### Domande
1. Nel testo sull'echinacea, a quale famiglia appartiene la pianta?
2. Riprendi il testo sull'echinacea e continualo dopo la sua ultima frase.

### Testo in esame
ECHINACEA - E. ANGUSTIFOLIA DC - E. PALLIDA NUTT. - E. PURPUREA MOENCH.

ECHINACEA – E. ANGUSTIFOLIA DC – E. PALLIDA NUTT. – E. PURPUREA MOENCH.

Famiglia: Asteraceae – Pianta officinale.
Parte usata: radice, parte aerea.

PRINCIPI ATTIVI
Derivati dell’acido caffeico: echinacoside, echinaceina; olio essenziale terpeni; polisaccaridi (eteroxilani e arabinoramnogalattani); alcammidi; flavonoidi (nelle foglie): rutina, cariofillene.

PROPRIETÀ
L’echinacea ha proprietà batteriostatiche e virustatiche sperimentate su numerosi ceppi batterici e virali. Agisce direttamente sui microrganismi attraverso l’echinaceina e l’olio essenziale.
Gli eteroxilani e gli arabinoramnogalattani, stimolano diverse linee cellulari immunitarie (macrofagi, linfociti T e B). L’echinacoside e altre frazioni si dimostrano inibitori nei confronti dell’enzima jaluronidasi, rallentando la velocità di penetrazione dei microrganismi nei tessuti, accelerando la guarigione delle ferite e diminuendo il rischio d’infezione. Antinfiammatorio per uso interno ed esterno. Stimolante della risposta immunitaria soprattutto nelle fasi di epidemia influenzale, negli stati di carente attività del sistema immunitario (stress, ecc.), come cicatrizzante e riepitelizzante in caso di ferite e postumi di infezioni dermatologiche. Nella monografia della Commissione E (1989) viene precisato che «le preparazioni a base di echinacea, per somministrazione orale o parenterale, hanno attività immunobiologica».

### Materiale fornito
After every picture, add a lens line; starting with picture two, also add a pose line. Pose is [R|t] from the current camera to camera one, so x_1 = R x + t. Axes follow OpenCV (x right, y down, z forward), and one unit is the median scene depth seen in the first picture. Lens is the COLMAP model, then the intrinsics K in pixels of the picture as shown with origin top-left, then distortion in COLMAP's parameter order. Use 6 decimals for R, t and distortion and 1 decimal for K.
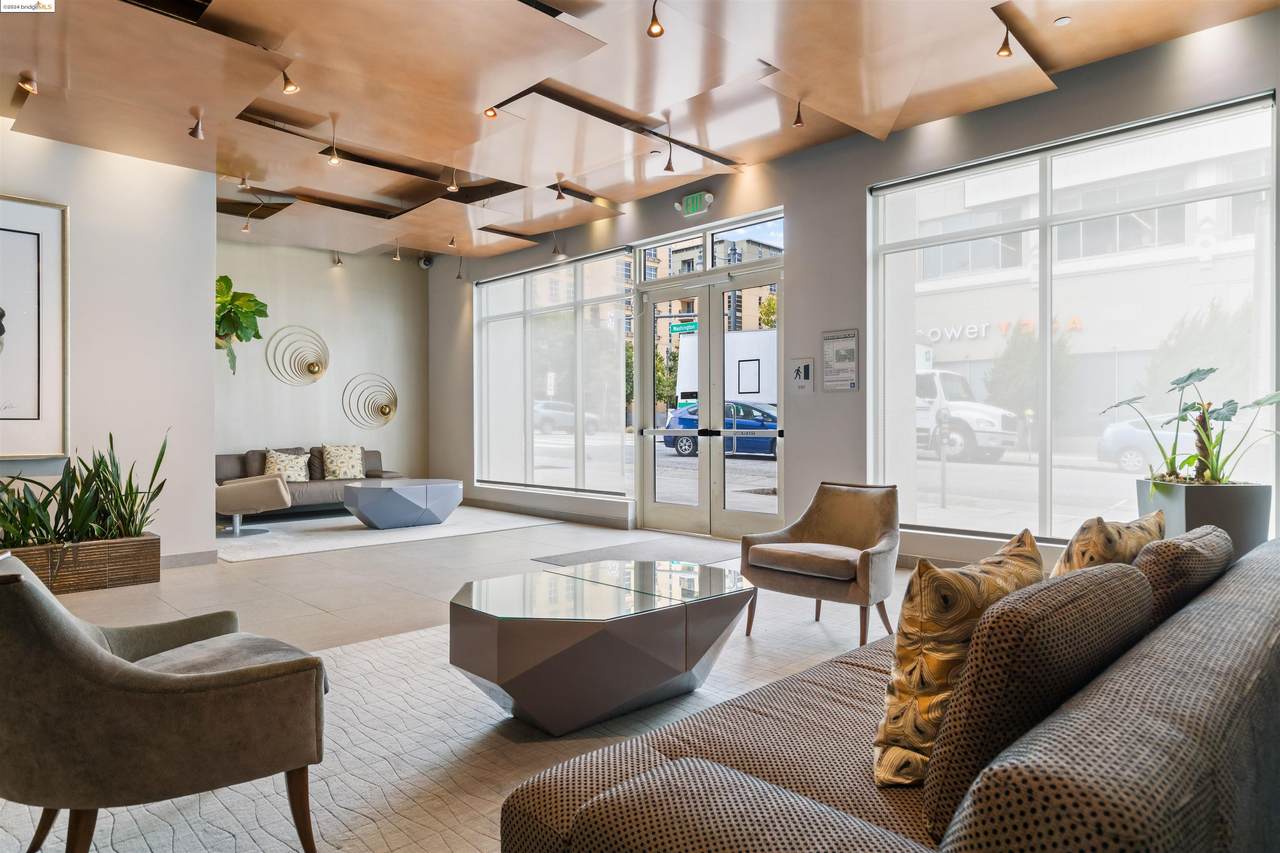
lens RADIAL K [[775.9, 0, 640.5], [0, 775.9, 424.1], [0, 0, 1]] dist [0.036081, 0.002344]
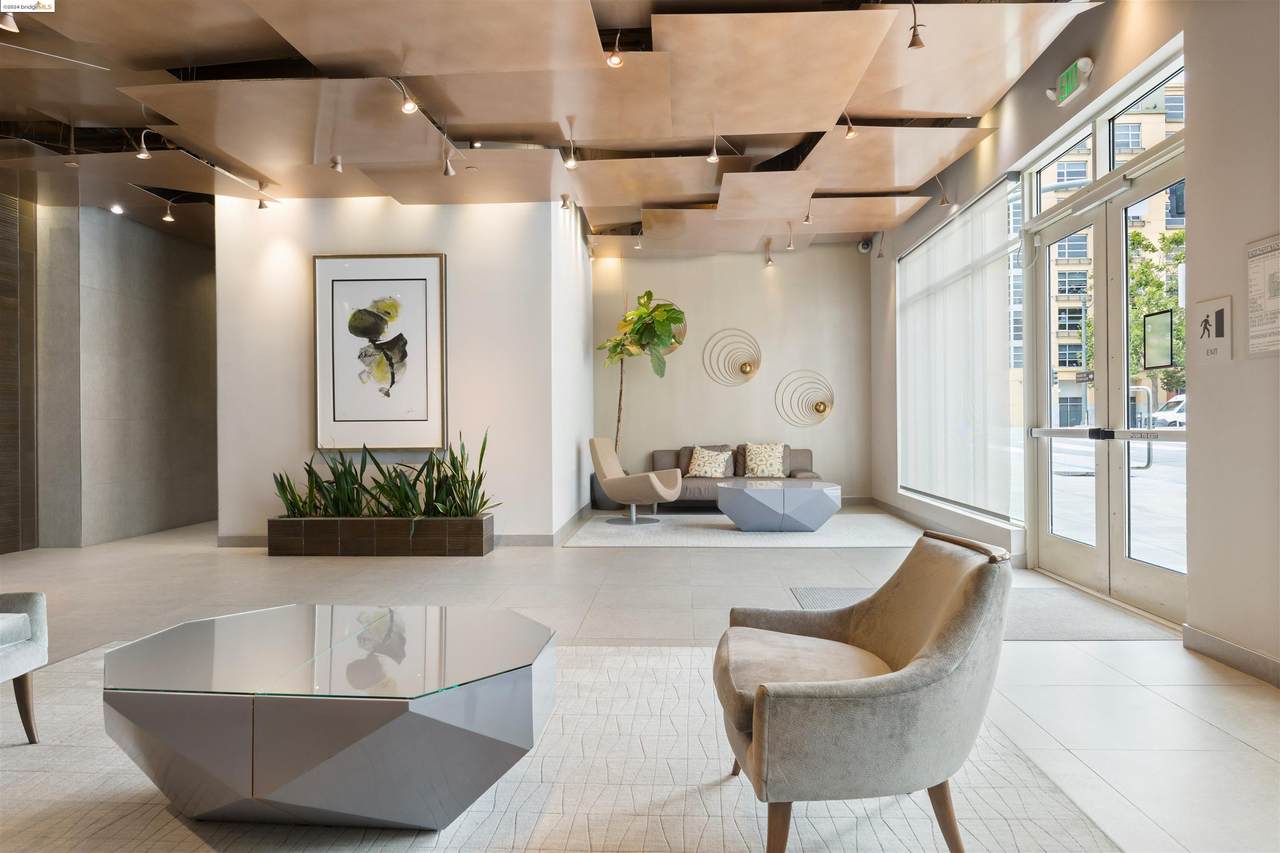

### Esercizi svolti
1. Alla famiglia delle Asteraceae.

2.
Si ritiene, in effetti, che il suo meccanismo di azione sia determinato da un aumento delle difese endogene, tramite stimolazione aspecifica del sistema immunitario, in particolare mediante l’attivazione della fagocitosi e la stimolazione dell’attività dei fibroblasti (Della Loggia R., op. cit., p., 182). In particolare per quanto riguarda le qualità terapeutiche dell’echinacea purpurea la monografia della Commissione E indica l’uso della pianta nel trattamento adiuvante delle infezioni recidivanti delle vie respiratorie e delle vie basse urinarie.

INDICAZIONI
Profilassi e trattamento delle malattie infettive. Stati di immunodepressione. Ulcere, ferite, ustioni, afte e dermatiti (uso esterno).